# how much will my boots pack out?



## surferbum21 (Aug 19, 2008)

I just picked up a new pair of Sabbaths over at whiskeymilitia. I have the ones from 2 years ago in a 9 and they were a lil bit snug so i went for a 9.5. well they feel just as tight if not tighter. i've tried wearing around the house for a week and my toes are raw from rubbing the front. should i exchange for a 10 or will these pack out pretty good? I wear a 9 in every skate shoe i have ever bought. guess i'm finally a big boy in the double digit shoe size?


----------



## Milo303 (Apr 6, 2009)

Can't really put a figure on how much boots will pack out.... Generally speaking a size or maybe even two sizes can be expected...

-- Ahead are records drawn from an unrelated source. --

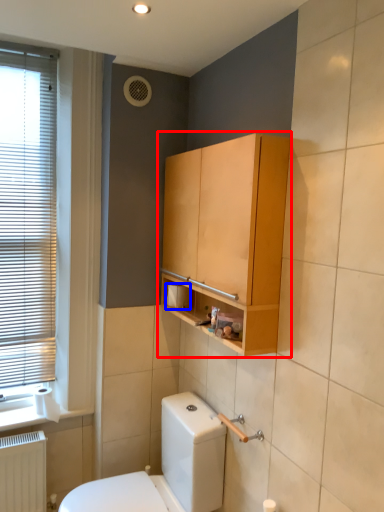
Question: Which object appears farthest to the camera in this image, bathroom cabinet (highlighted by a red box) or toilet paper (highlighted by a blue box)?

Choices:
 (A) bathroom cabinet
 (B) toilet paper

Answer: (B)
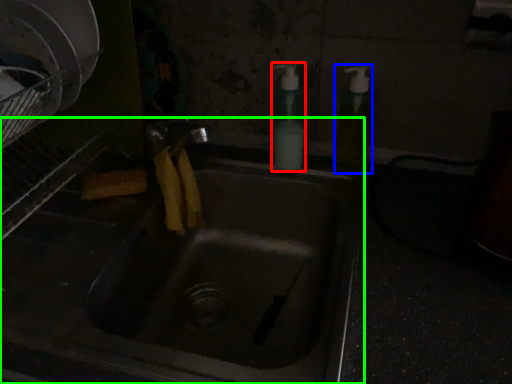
Question: Considering the real-world distances, which object is farthest from soap dispenser (highlighted by a red box)? soap dispenser (highlighted by a blue box) or sink (highlighted by a green box)?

Each boot is different as far as sizing goes. I wear a 14 normally and 14 Vans Cirros were a bit snug when I got them right... Well they've over packed slightly in my right boot so I had to buy tongue eliminators from tognar.

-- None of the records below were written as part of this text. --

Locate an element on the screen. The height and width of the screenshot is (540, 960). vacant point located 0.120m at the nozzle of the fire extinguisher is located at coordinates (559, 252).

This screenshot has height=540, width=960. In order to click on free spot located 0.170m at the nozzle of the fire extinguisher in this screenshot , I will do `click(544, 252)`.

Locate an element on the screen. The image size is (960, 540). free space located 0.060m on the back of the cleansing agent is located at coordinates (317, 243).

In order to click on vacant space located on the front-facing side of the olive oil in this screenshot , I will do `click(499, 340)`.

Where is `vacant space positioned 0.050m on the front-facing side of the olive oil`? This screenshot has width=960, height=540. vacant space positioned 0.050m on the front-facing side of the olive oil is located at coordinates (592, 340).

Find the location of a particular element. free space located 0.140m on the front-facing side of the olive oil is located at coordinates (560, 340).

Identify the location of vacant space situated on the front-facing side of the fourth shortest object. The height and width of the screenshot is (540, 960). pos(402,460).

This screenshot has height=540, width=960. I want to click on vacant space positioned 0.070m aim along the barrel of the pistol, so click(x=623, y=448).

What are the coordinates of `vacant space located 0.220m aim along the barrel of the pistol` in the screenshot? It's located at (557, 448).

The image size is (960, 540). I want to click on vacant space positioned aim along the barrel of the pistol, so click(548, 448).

My advice is if they're hurting you that bad you should go up a half size buddy... If anything you can wear thicker socks or get pads from tognar if they do over pack slightly.


----------



## Csanto23 (Feb 23, 2010)

I'm having the same problem. My sneaker size is a 11.5 and I went with an 11, and my longest toe on my left foot was killing me yesterday. 

Shit happens, I wonder if I can exchange for a 11.5...


----------



## leif (Dec 10, 2009)

I'd suggest buying half size smaller than your shoe size, or to the point where your toes are rubbing against the front just a bit (not uncomfortably, but you can definitely feel it). This way when they are finished packing out they will fit perfectly. Also, riding is different than walking around. I bought size 8 32 lashed and even though my toes were rubbing in the store and at home, when i strap in now and ride for 3+ hours they feel amazing.


----------